Excerpt below:
4) how can one specify in MPLUS a Rasch two-level model otherwise equivalent to a two-level logistic IRT?

Thank you for your help.

 Bengt O. Muthen posted on Wednesday, March 22, 2006 - 5:45 pm
You may find it useful to study the paper posted on our web site under Recent Papers:

Grilli, L. & Rampichini, C. (2004). Multilevel factor models for ordinal variables. Submitted for publication.

This gives details in an Mplus framework.

1) In two-level modeling, means/intercepts/thresholds are given on level 2 (see 2-level linear regression in the Raudenbush-Bryk book as an example). It sounds like you are using a model that has different loadings for the 2 levels. I don't know that multilevel IRT models have addressed the issue of differing loadings (discriminations) on the different levels. If you compare to the Raudenbush et al (2003) article in Soc Meth, eqn (2) is written in classic IRT form, but when adding the page 183 multilevel features, it looks like the discrimination parameter lambda has been dropped. And more to the point, I don't see why it is necessary to connect to IRT - all you are interested in is being able to plot your item characteristic curve as a function of within and between variation in the ability. You can do that straight from the Mplus model (again see Grilli & Rampichini). But if you show me a multilevel IRT model with different loadings, I will make the translation.

2) Regarding within- and between-level reliability, I still have to read up on the references you gave me to answer this. These are not quantitites I am used to looking at (I think).

3) A two-level Rasch model in line with the Raudenbush article would seem to be easy to specify in Mplus using ML logit. You simply set loadings equal across items and across levels.

Keep me informed about your progress. And I will try to find time to read those 2 articles you suggested (my reading stack is just a little high right now...).
 Magdalena Cerda posted on Wednesday, March 22, 2006 - 8:39 pm
Thank you very much for your reply and for taking the time to keep answering my many questions!

1) I did read the Grilli and Rampichini paper, but I would like to make a statement about the overall precision, or reliability, of the scale at the individual and neighborhood levels, and this paper only proposes formulas to calculate communalities at the item levels. That's why I thought I could at least calculate the scale information from the transformed IRT parameters...

2) Am I right in assuming that if one has two factors at the subject level and one factor at the neighborhood level, one should not constrain the items to have equal loadings at the two levels?

This is the model I have specified:

Estimates S.E.
Within Level

Q12AR 1.000 0.000
Q12BR 1.064 0.097
Q12CR 0.766 0.134
Q12ER 0.651 0.056
Q12FR 0.562 0.146

Q11AR 1.000 0.000
Q11BR 1.297 0.090
Q11ER 1.439 0.178
Q11FR 0.698 0.059
Q11KR 0.582 0.048
Q11MR 0.993 0.077
Q11GR 1.033 0.067

FW1 2.830 0.186
FW1 5.784 0.508
FW2 2.761 0.265
Between Level

Q12AR 1.000 0.000
Q12BR 1.314 0.192
Q12CR 0.516 0.106
Q12ER 0.847 0.122
Q12FR 0.641 0.285
Q11AR 0.578 0.081
Q11BR 1.022 0.163
Q11ER 1.842 0.324
Q11FR 1.265 0.211
Q11KR 0.976 0.149
Q11MR 1.764 0.262
Q11GR 1.100 0.162

Q12AR$1 -0.101 0.093
Q12BR$1 -1.267 0.133
Q12CR$1 0.094 0.163
Q12ER$1 -0.402 0.110
Q12FR$1 -1.280 0.097
Q11AR$1 -0.764 0.060
Q11BR$1 -0.052 0.090
Q11ER$1 -1.644 0.146
Q11FR$1 -0.895 0.103
Q11KR$1 0.469 0.090
Q11MR$1 -0.208 0.145
Q11GR$1 -0.840 0.092

FB 0.371 0.129
 Bengt O. Muthen posted on Thursday, March 23, 2006 - 8:31 pm
1) Just so that we have the language clear, when you say "scale information", do you refer to estimated factor scores and their precision (SE)?
End of Excerpt.
Exercise input below:
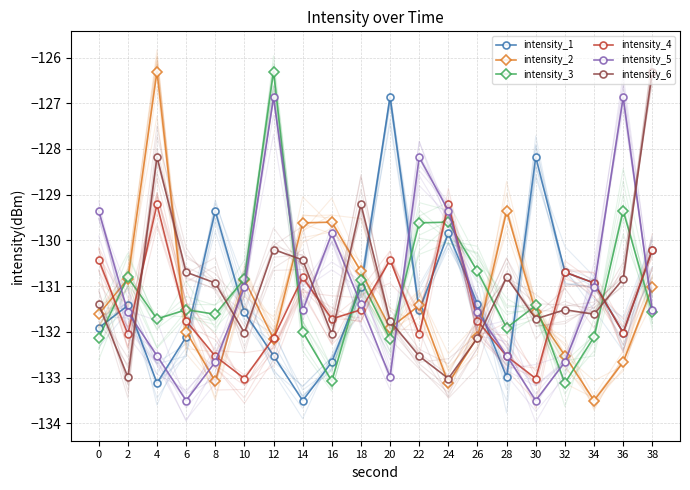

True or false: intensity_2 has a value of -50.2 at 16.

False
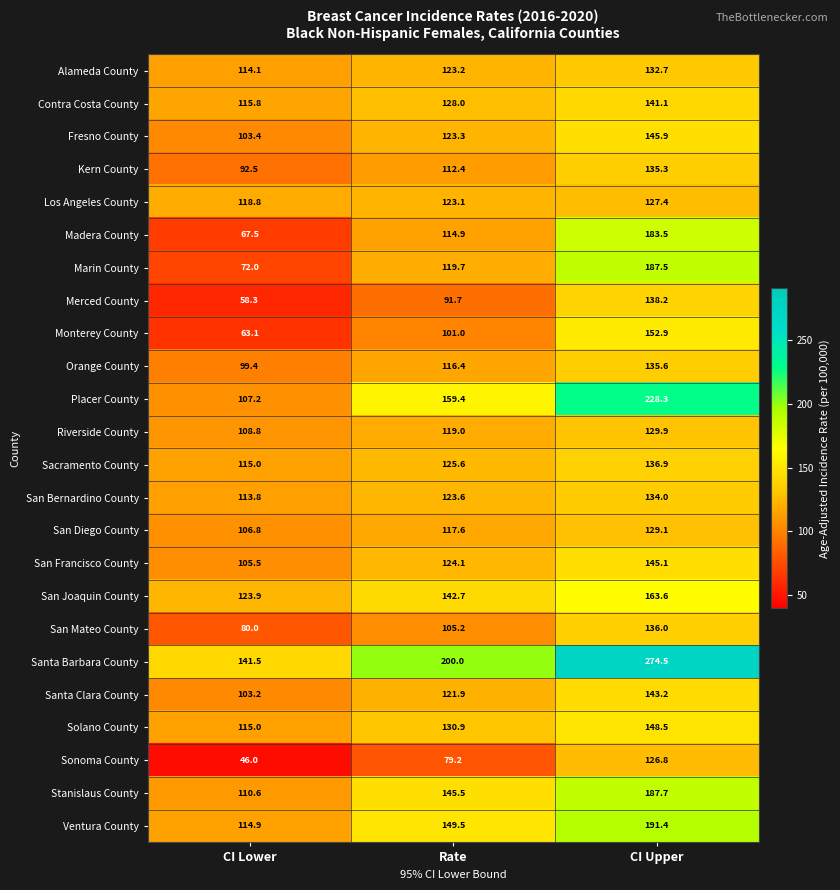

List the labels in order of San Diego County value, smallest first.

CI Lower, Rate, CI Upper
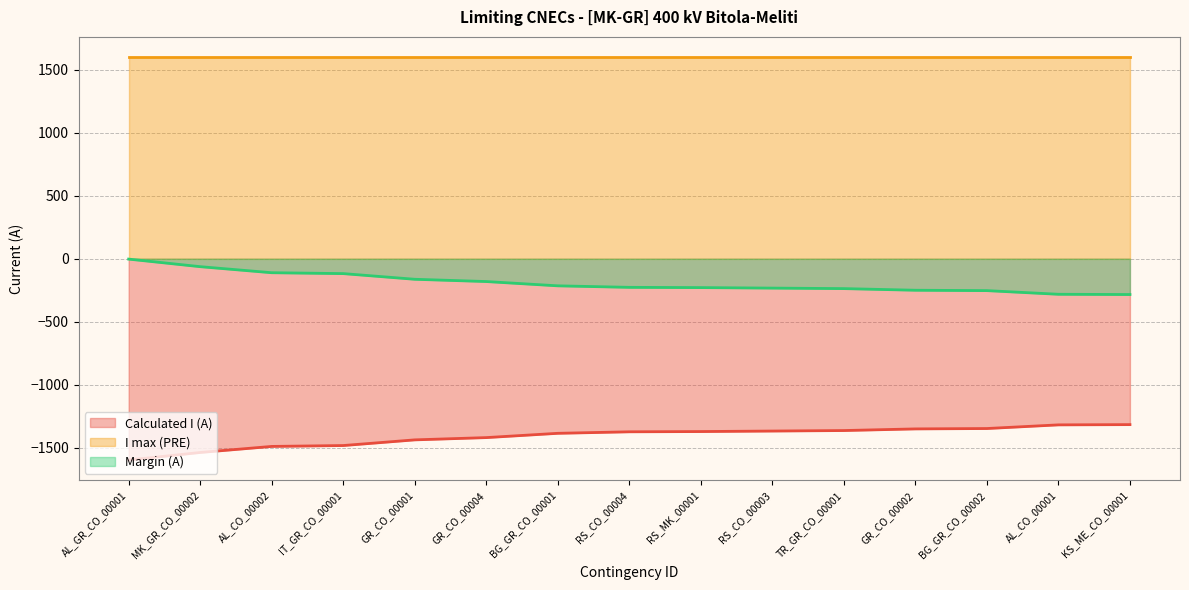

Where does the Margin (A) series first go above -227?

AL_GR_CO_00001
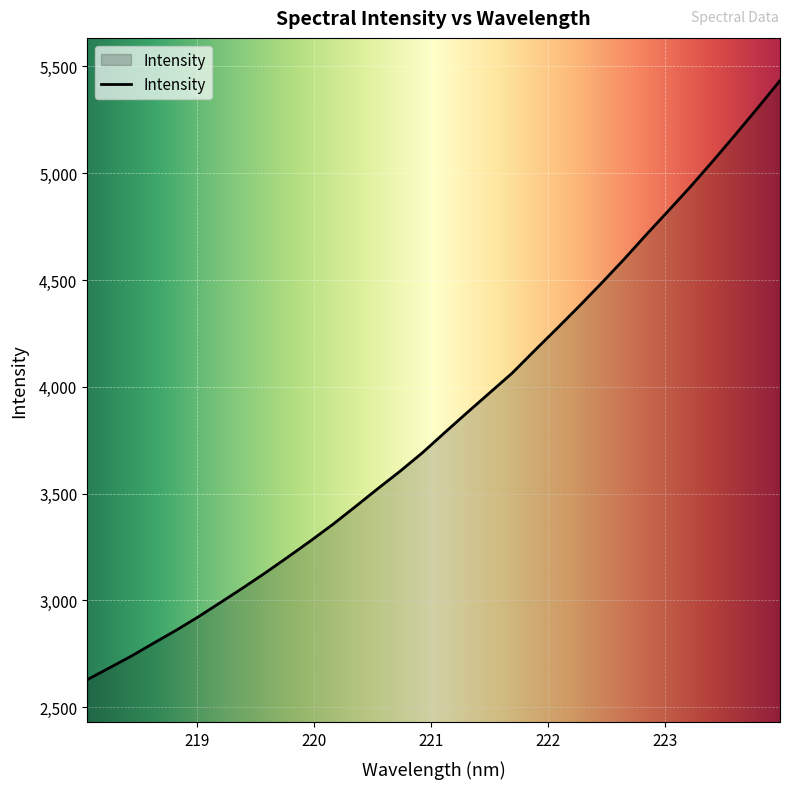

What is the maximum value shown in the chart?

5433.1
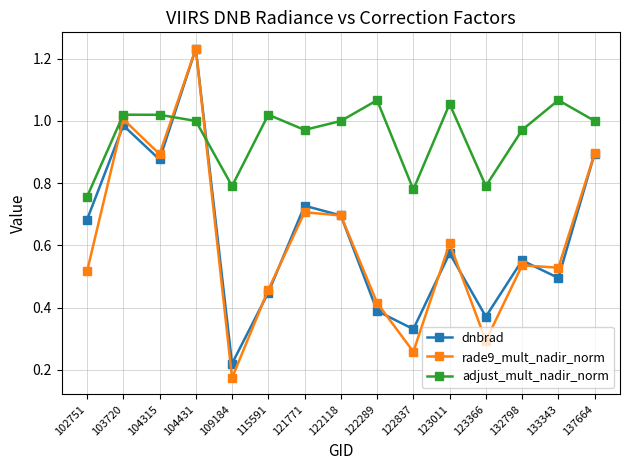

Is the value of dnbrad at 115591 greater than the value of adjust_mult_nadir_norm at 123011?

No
End of Exercise input.
Exercise input below:
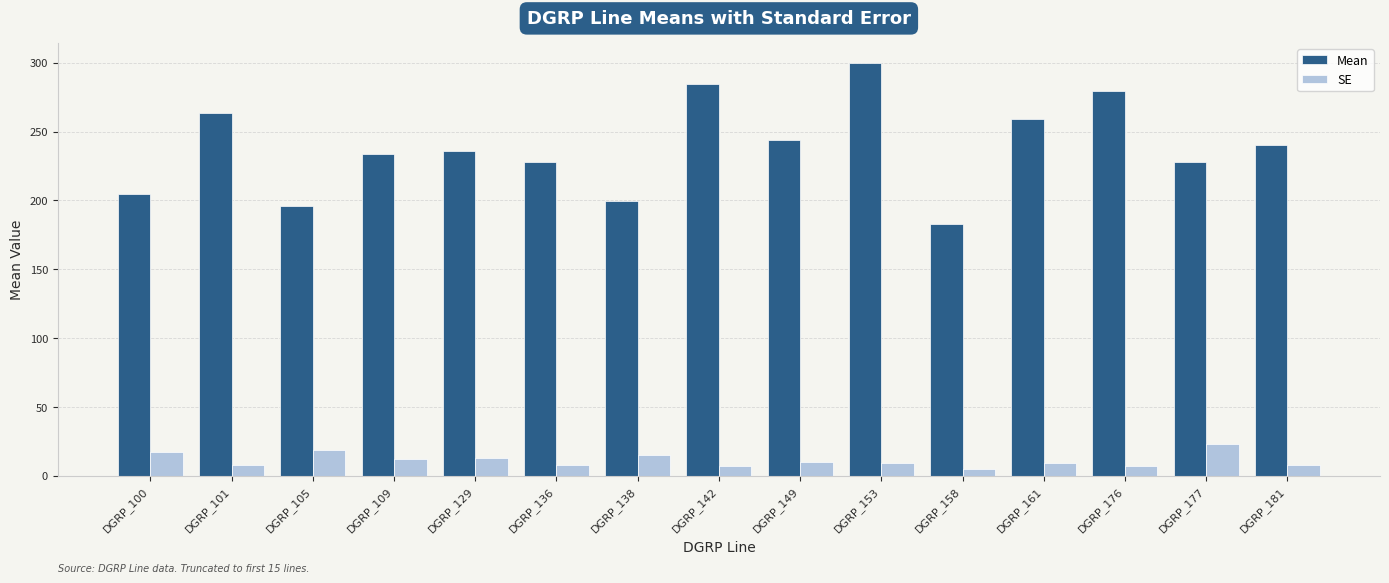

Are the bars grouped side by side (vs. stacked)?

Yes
End of Exercise input.
Required work:
- A) Write out the part of the Mplus forum excerpt that opens with the words "FB 0.371 0.129" and closes with "their precision (SE)?".
- B) Recast the listing from the line containing "True or false: intensity_2" through the line containing "AL_GR_CO_00001" as a Markdown table with the columns n and Line, one row per line. Omit the blank lines and the pictures.
The forum excerpt and the listing come from unrelated sources.

Results of the tasks:
- A)
FB 0.371 0.129
 Bengt O. Muthen posted on Thursday, March 23, 2006 - 8:31 pm
1) Just so that we have the language clear, when you say "scale information", do you refer to estimated factor scores and their precision (SE)?

- B)
| n | Line |
|---|---|
| 1 | True or false: intensity_2 has a value of -50.2 at 16. |
| 2 | False |
| 3 | List the labels in order of San Diego County value, smallest first. |
| 4 | CI Lower, Rate, CI Upper |
| 5 | Where does the Margin (A) series first go above -227? |
| 6 | AL_GR_CO_00001 |